One star was saddled by surgeries last season, forced from his perch atop all other players as the league’s best active ironman.
Another recently conceded fatigue was the reason he could not play for his country this summer.
The good news for Russell Westbrook and Kevin Durant is there is ample rest built into the Oklahoma City Thunder’s schedule next season.
That was the biggest takeaway from OKC’s standpoint when the NBA unveiled the league-wide schedule for the 2014-15 season Wednesday.
The Thunder will receive as much rest as any team can ask for over the course of an 82-game season. Road trips are relatively short, games are sufficiently spaced out and the entire schedule is about as balanced as can be.
It’s an unexpected luxury for a Thunder team needing to again monitor Westbrook’s surgically repaired right knee, as well as better manage Durant’s league-leading minute tally while looking to capture its first NBA title.
Oklahoma City’s schedule includes 18 back-to-back sets, which ties the Thunder for the league’s third fewest. The Los Angeles Lakers have just 16 back-to-backs, but by comparison Detroit and the Charlotte Hornets are each scheduled for 22 back-to-backs.
None of the Thunder’s back-to-backs are a part of a stretch of four games in five nights. Oklahoma City had one such stretch last season. Golden State, for example, has four this year.
Nineteen of the Thunder’s first 41 games are at home, which means 22 of the final 41 will be played inside Chesapeake Energy Arena. Last season, the Thunder had 21 of its first 41 at home and 20 of its final 41 at home.
As part of its home schedule, the Thunder will enjoy three four-game home stands, two of them coming in March as part of a nine-game stretch.
There’s also a layoff due to a scheduling quirk, like the one that gives the Thunder five days off between a home game against Utah and a road game against Houston in mid-January.
Travel should be a breeze, too.
Things settle down soon after the Thunder opens the season with five games in seven nights, four of them coming on the road. The longest trip of the season is five games, a slate that will put the Thunder on the road for 10 days for an east coast swing through Orlando, Miami, Washington, Atlanta and Cleveland.
But the next longest trip is three games, which the Thunder will do four times. Twelve trips are one-gamers, and six trips contain two games.
And, of course, the league is attempting to lighten everyone’s load this season by extending the All-Star Break. All teams will be off from Feb. 13-18 this year after All-Star participants over the last several years requested more rest.
The Thunder will get a seven-day break for the league’s annual showcase. With Westbrook, Durant and potentially Serge Ibaka all possibly being named to the All-Star team, as well as Anthony Morrow a possible 3-point contestant and Ibaka and Perry Jones III potential slam dunk participants, the Thunder could be among the teams that need the rest most by mid-season.

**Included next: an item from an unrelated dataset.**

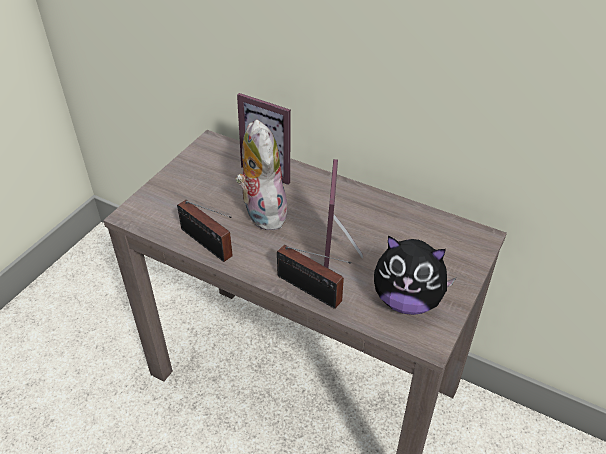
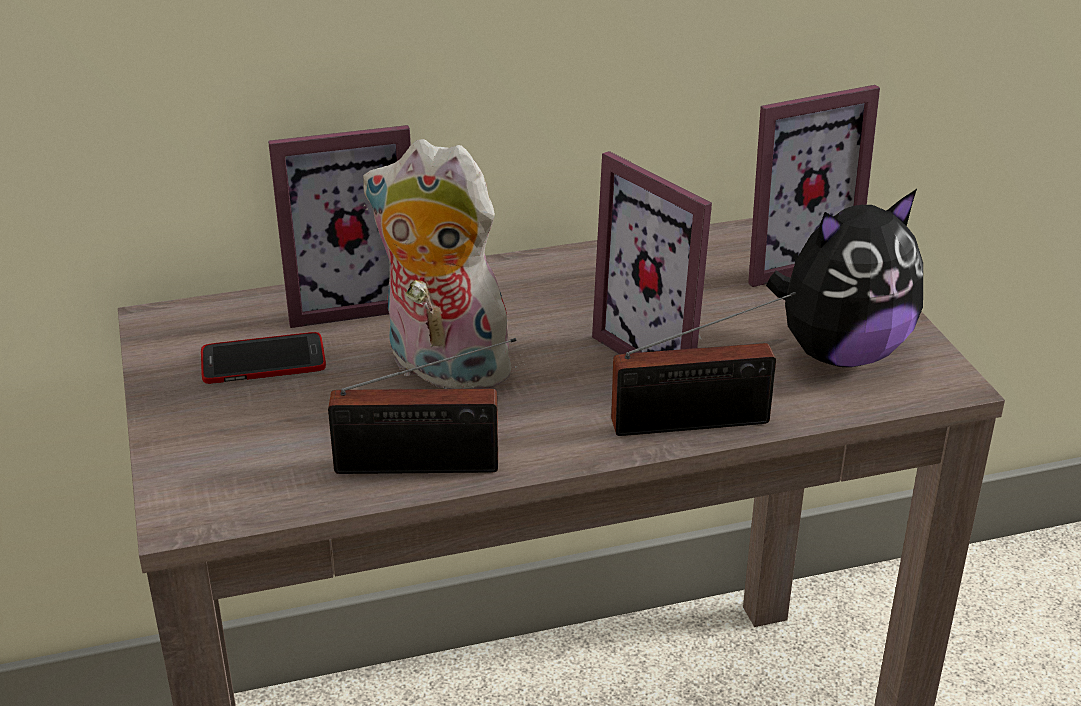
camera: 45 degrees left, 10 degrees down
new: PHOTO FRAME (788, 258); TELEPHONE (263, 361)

Of course, there’s enough evidence from the team’s two biggest stars over the last several months to suggest rest for the Thunder will be critical throughout the season.
Westbrook underwent three surgeries in 2013, causing him to miss 36 contests in 2013-14. Before sustaining a torn meniscus Westbrook had never missed a game in his career. When he rejoined the lineup, the team limited him to one game on back-to-back sets as a means to monitor his knee and get him as much rest as possible.
Durant, meanwhile, led the league in total minutes played for the third time in five seasons last year. No player over the past five regular seasons has logged more minutes.
Last week, the reigning league MVP unexpectedly withdrew from the USA Basketball roster that will compete in the 2014 FIBA World Cup. As part of his reasoning, Durant said through a written statement that he needed to “take a step back and take some time away, both mentally and physically in order to prepare for the upcoming NBA season.”